Leonarda, trop photographiée par les médias est, surtout, une jeune fille qui souffre.
Le sort d'une jeune collégienne de 15 ans, de famille rom, Leonarda, a envahi la presse parce que la police s'est saisie d'elle, dans le cadre d'activités scolaires, afin de la conduire, avec ses parents, et ses cinq frères et sœurs, jusqu'à Mitroviça, au Kosovo. Les protestations ont fusé.
Au-delà
de l'événement douloureux pour la jeune fille, mais à cause de
cette intervention inappropriée, sur le parking du collège Lucie Aubrac (un comble !), dans le
Haut Doubs, le 9 octobre, au cours d'une sortie scolaire en car, aux
usines Peugeot,
comme d'habitude, on invoque le droit.
Les
enseignants de cet autre collège, (André Malraux, de Pontarlier), où était
élève Leonarda, et ses camarades de classe, ainsi que les lycéens
qui ont manifesté notamment à Paris, ont été choqués par ces
pratiques brutales qui, droit ou pas, manifestent un irrespect
flagrant d'une personne mineure.
Il
y a lieu de s'interroger sur les fréquents recours au droit invoqués pour
justifier la violence. Le Défenseur des droits, Dominique
Baudis, a d'ailleurs ouvert une enquête sur l’expulsion. En outre, on peut
poser des questions qui semblent ne pas préoccuper la plupart des
journalistes et des hommes politiques, plus soucieux de se faire
entendre et voir, que de considérer la réalité.
Peut-être
peut-on se rappeler qu'en 1996 le Kosovo entrait en guerre civile et
que les Roms, pris entre Albanais et Serbes, n'avaient pas pris
nettement parti, ce qui allait les conduire à une répression
implacable et donc à la dispersion dans plusieurs pays d'Europe. À
Mitroviça, notamment, un quartier rom prospère avait été ravagé
et il n'en est pas resté une seule pierre debout.
La
famille Dibrani, originaire de cette ville, avait sans doute déjà
fui le Kosovo puisqu'elle s'est retrouvée en Italie, à Fano, 17 années
durant, jusqu'en 2008, avant les 4 années passées en France. Dimanche 20 octobre,
la
mère de Leonarda, Xhemaili, a été giflée par son ex-époux d'il y
a 25 ans, et a été brièvement hospitalisée
a-t-on appris, de source policière kosovare, et selon l'Express
et
Libération.
Le
retour forcé au Kosovo, où les menaces physiques n'ont donc pas
tardé, est bien une faute et Leonarda avait toutes raisons de le
craindre. En outre, les six enfants ne parlent pas l'albanais mais le
romani, l'italien et le français... « Sur
les 2 850 Roms vivant à Mitrovica, seuls dix ont du travail»,
a affirmé Qazin Gushani, le représentant de la communauté rom à
Mitroviça. La famille est hors d'état de vivre au Kosovo et on lui
a, incontestablement, fait violence.
Les
relations entre les pays d'Europe et le Kosovo ne sont pas claires.
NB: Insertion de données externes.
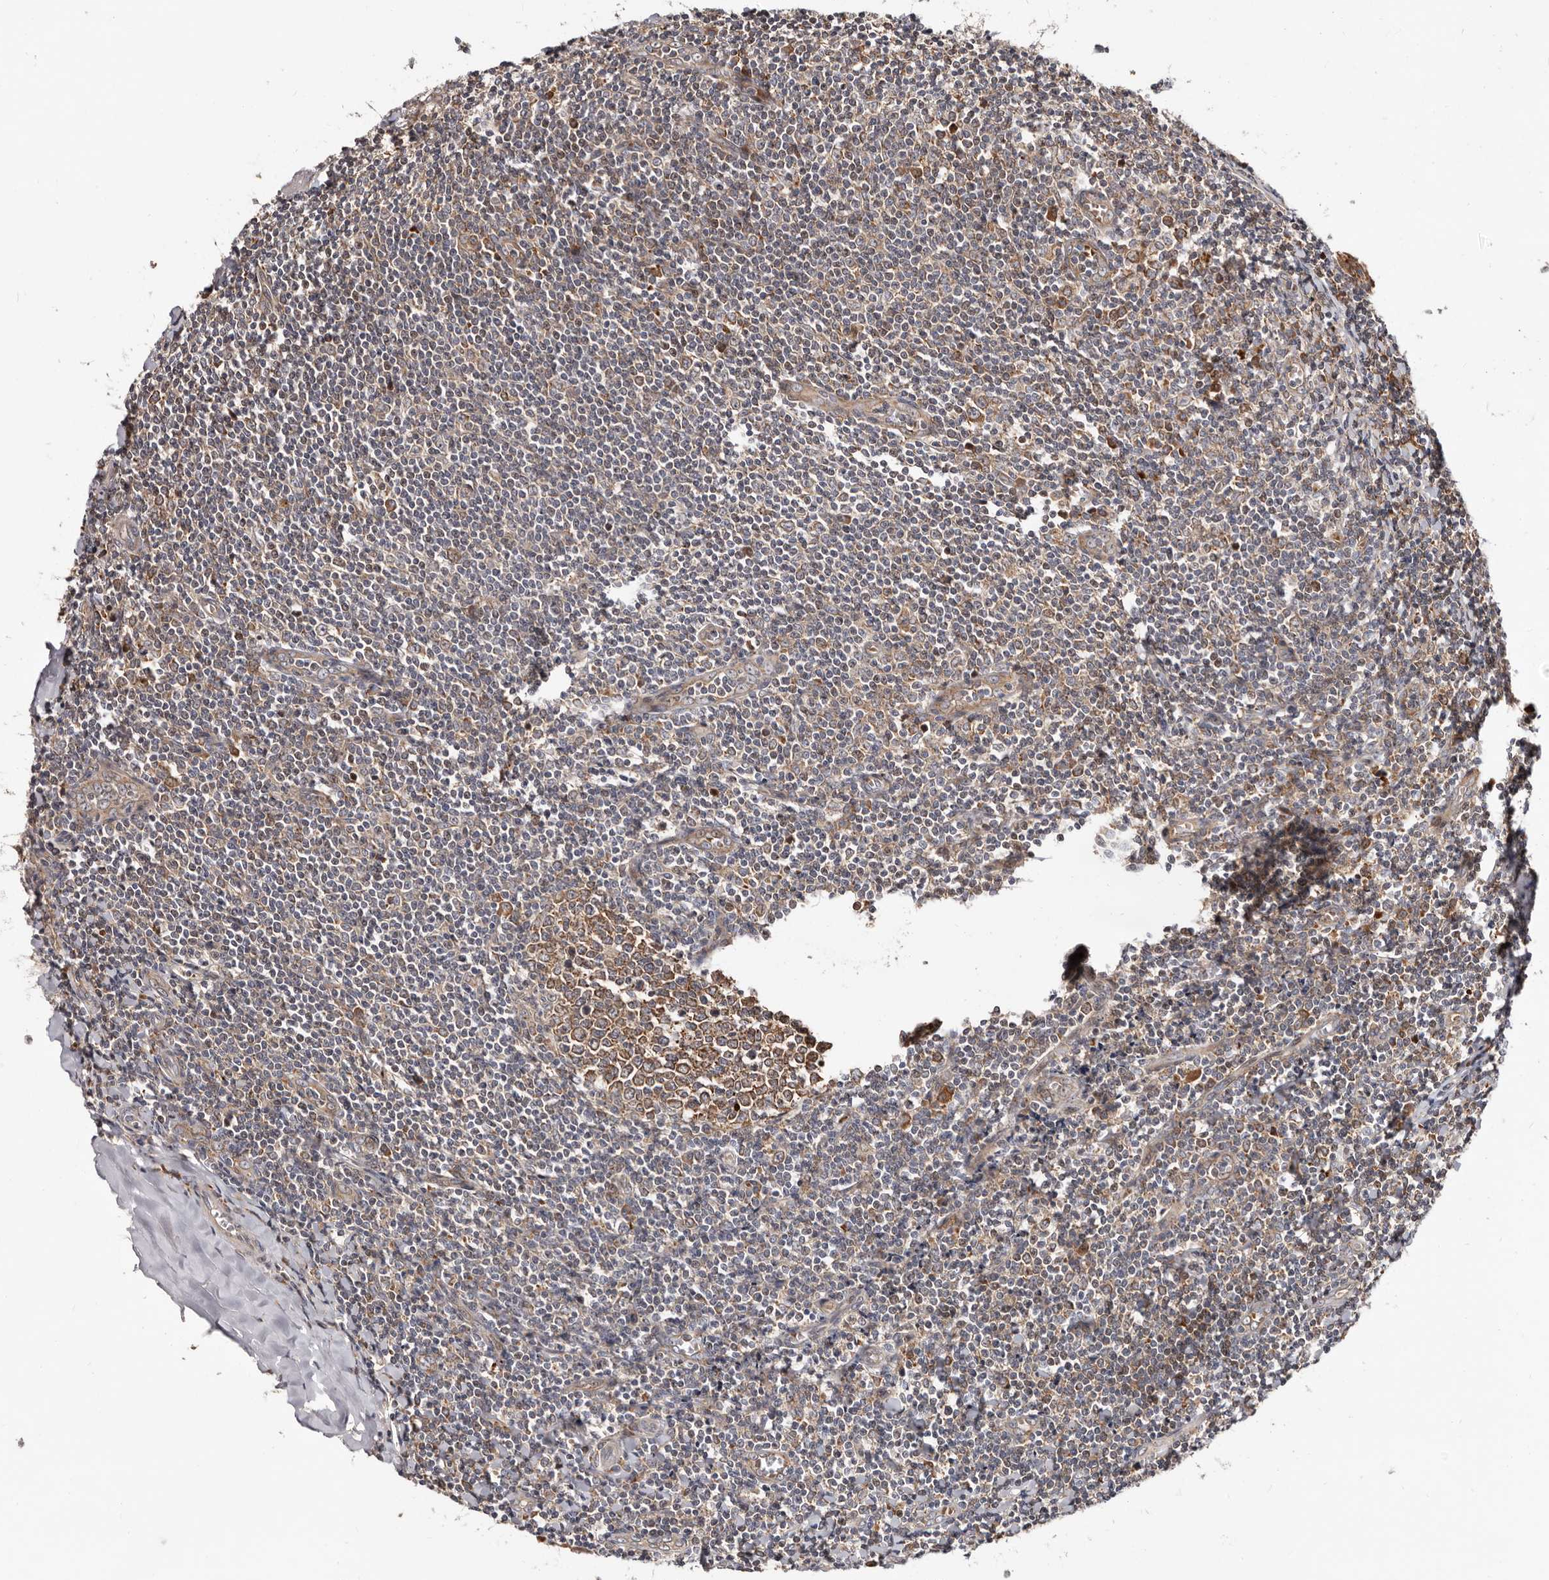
{"staining": {"intensity": "moderate", "quantity": ">75%", "location": "cytoplasmic/membranous"}, "tissue": "tonsil", "cell_type": "Germinal center cells", "image_type": "normal", "snomed": [{"axis": "morphology", "description": "Normal tissue, NOS"}, {"axis": "topography", "description": "Tonsil"}], "caption": "The micrograph displays immunohistochemical staining of normal tonsil. There is moderate cytoplasmic/membranous positivity is seen in approximately >75% of germinal center cells.", "gene": "WEE2", "patient": {"sex": "male", "age": 27}}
Cet état récent, indépendant depuis 2008, a beau avoir l'euro
comme monnaie, il ne fait pas partie de l'Union européenne.
L'origine kosovare du père n'en fait pas un habitant légitime du
Kosovo aux yeux des autorités locales, et la naissance de cinq des
enfants en Italie et un en France, non albanophones, ne plaide pas en
faveur de leur réinsertion. On oublie aussi un peu trop vite Maria,
l'ainée de Leonarda, 17 ans, actuellement en CAP, service
hôtellerie.
Quoi
qu'on puisse reprocher à la famille Dibrani et notamment au père,
Resat (dont les larcins et les mensonges ont été complaisamment
divulgués par le préfet du Doubs, Stéphane Fratacci, ex secrétaire
général du ministère de l'Immigration sous le quinquennat de
Nicolas Sarkozy), les membres de la famille n'ont pas à subir les
conséquences de ses erreurs éventuelles, pas plus lourdes que celles
qu'on observe fréquemment dans notre pays, mais sans pareilles
sanctions !
Contrairement
à ce qu'affirme Najat Vallaud-Belkcaem, porte-parole du
gouvernement, l'affaire n'est pas réglée. Les Dibrani devront
quitter le Kosovo et retenteront un retour dans l'Union européenne,
par la Croatie ou ailleurs. Le droit ne peut pas tout, et organiser
la vie publique en oubliant que la fraternité fait partie de la
devise républicaine, conduit à des impasses visiblement inintelligentes.